Law enforcement should not overreach about what it needs, and should also recognize that if it does overreach, abuse its power or exaggerates, it will lose credibility and the ability to reach agreement with the industry.
But corporations too have responsibilities to be reasonable and engage in discussing the real consequences of what they are doing. For example, when the CEO of Apple says as he did in October:
“If law enforcement wants something, they should go to the user and get it. It’s not for me to do that.”
Well, that is not a real solution. For anyone who has been involved in law enforcement, the user is often the bad guy, the terrorist, or the cyber-criminal and you can’t go to the user, first because you may not be able to reach him or identify him if he’s abroad or evading law enforcement, and second, if you have to go to the user you can’t do any covert and ongoing proactive investigation which in serious cases you will want to do.
Saying that law enforcement should go to the user to get your information is like saying you should never do a wiretap but rather should always get a bad guy to consent to his phone calls being monitored.
Imagine if that had been law enforcement’s only option over that last few decades. We’d be nowhere on organized crime, to use just one example.

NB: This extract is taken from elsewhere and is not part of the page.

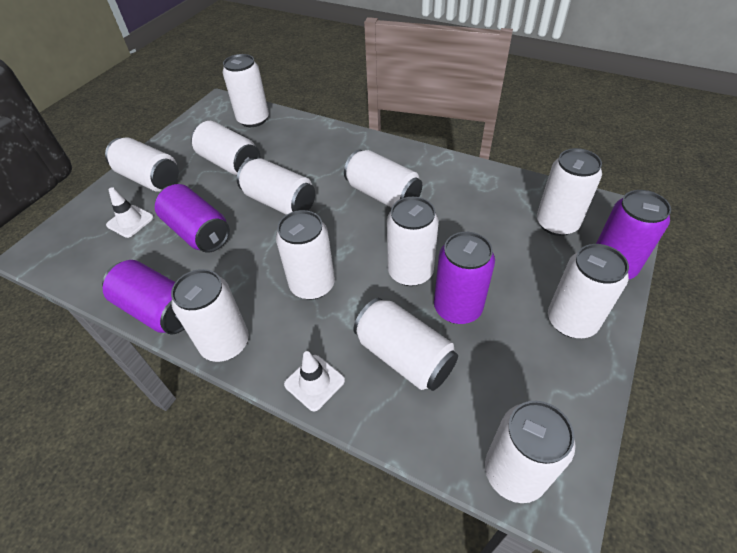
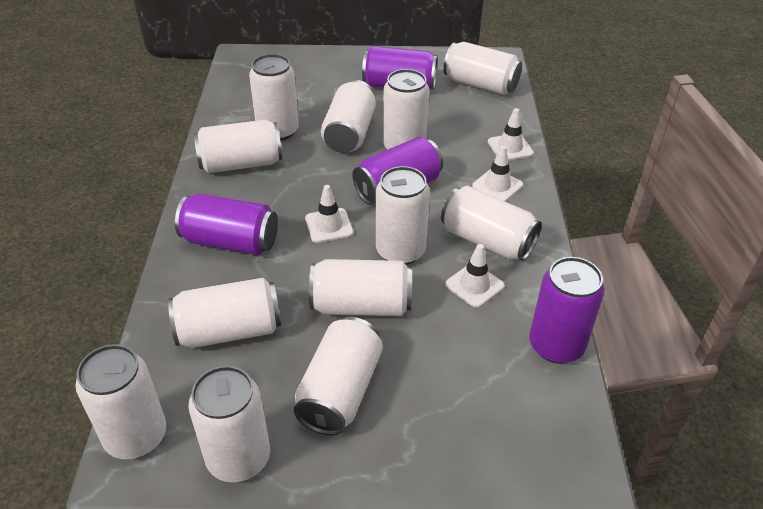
white traffic cone: [106,187,154,238] [284,351,345,411] = 2 -> [305,185,353,243] [445,244,505,308] [472,146,523,202] [488,108,534,161] = 4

Now, I don’t think the CEO of Apple said that because he doesn’t care about law enforcement concerns. Of course he does, and I’m sure just like all of us he wants the right balance between safety and privacy to be struck. I just think the dialogue needs to be better so everyone understands what is doable and what is not, and CEOs need to understand law enforcement concerns just like law enforcement needs to understand the CEO’s limitations in his marketplace.
As we have seen recently with the hacking assaults on our financial institutions and SONY, and the constant drumbeat of intrusions into many other companies, corporations too have been and will be on the victim side of cyber-crime.

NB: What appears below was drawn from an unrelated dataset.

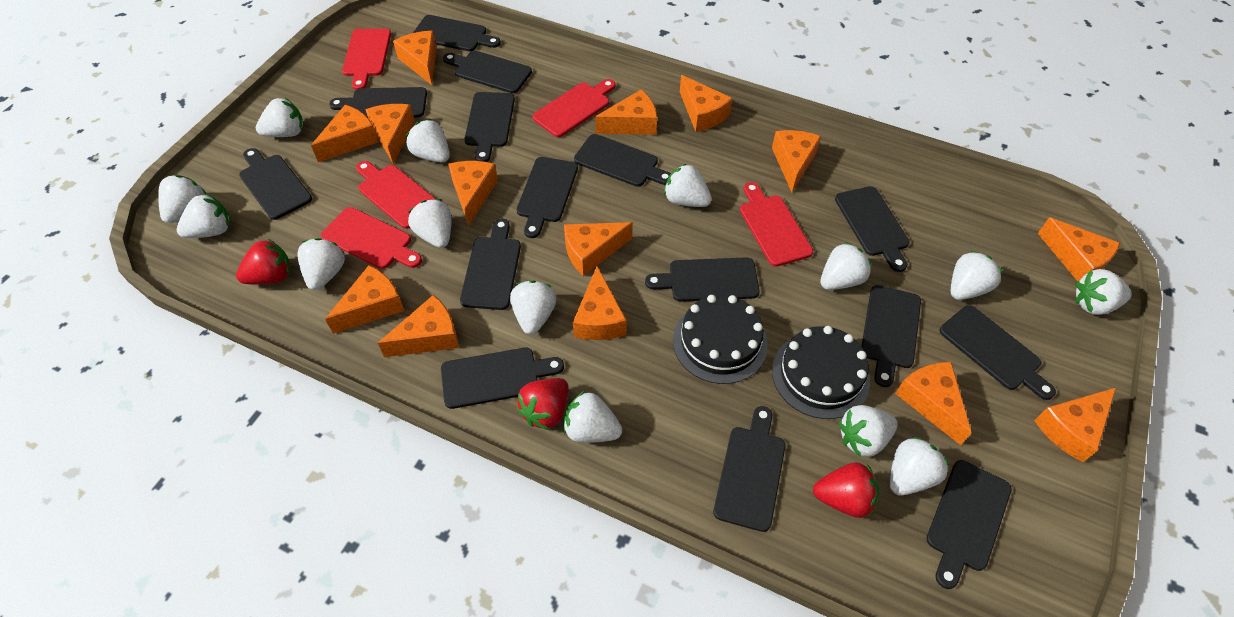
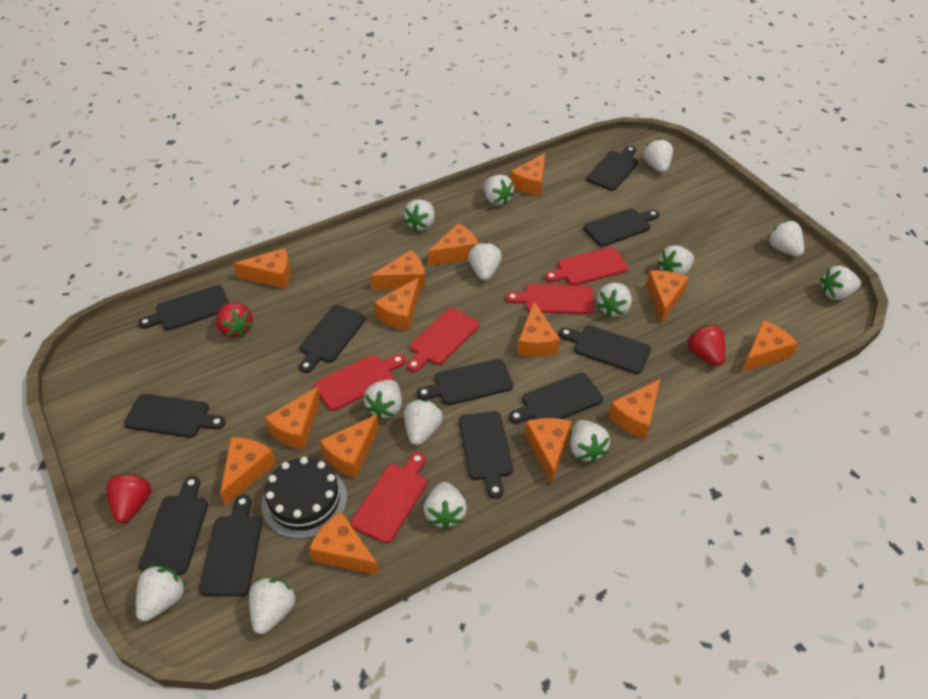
black cake: [673,295,768,384] [772,326,870,419] = 2 -> [261,457,347,539] = 1
black cutting board: [239,148,312,220] [329,87,427,118] [413,15,501,51] [441,348,564,409] [443,51,532,93] [460,219,521,310] [464,92,515,162] [517,157,578,238] [574,134,671,187] [645,257,760,302] [713,406,786,532] [835,186,909,272] [861,285,921,387] [927,460,1012,589] [940,305,1056,400] = 15 -> [124,394,226,438] [138,285,229,330] [139,476,208,575] [199,495,262,596] [299,305,366,373] [417,359,513,405] [459,411,513,499] [509,373,603,424] [559,325,651,374] [583,208,659,247] [586,146,638,191] = 11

They will want us to pursue and catch criminals who hack into their systems and it will be very dissatisfying to them – just as it is to any victim of a crime – if we have to say there is nothing we can do because the trail is completely encrypted.
So, if the courts are not presented with these issues and the dialogue between law enforcement and technology companies is too slow then it will likely be for Congress to act.
We have been down this road before and Congress acted, although the issues were narrower and simpler.
In 1994, Congress enacted the Communications Assistance for Law Enforcement Act (CALEA). The law required that switches in digital telephone networks be built wiretap-enabled – so they would not be dark.
That law is outdated now as switched networks have faded in importance and IP-based communications predominate.
But in 1994 the will of the people, as expressed through Congress, was that these communications should not be dark and that reasonable privacy could accommodate law enforcement being able to listen in on calls.
I’m not sure the will of the people has changed.
We may need to have Congress speak to that same issue in its new form today. This would bring clarity to the issue for law enforcement and the tech. It would also presumably allow the people speak through their representatives as to where they want the lines drawn between their privacy and their security.
Let me end by saying--
This Golden Age of information and communication technology has brought us to an important social moment. Lines are being drawn and re-drawn between privacy and security. What is a reasonable expectation of privacy is evolving with the transformative technology we use.
The United States tech industry is leading the way. I hope we will also lead the way in striking the right balance in these technologies between cybersecurity and cyber-privacy.
All of this implicates law enforcement’s ability to protect people and we can’t afford to ignore that and not make choices about how we want to live with this technology.
In the end we should be making a choice about the limits we impose on our technology and not, through inattention, have technology impose its limits on us.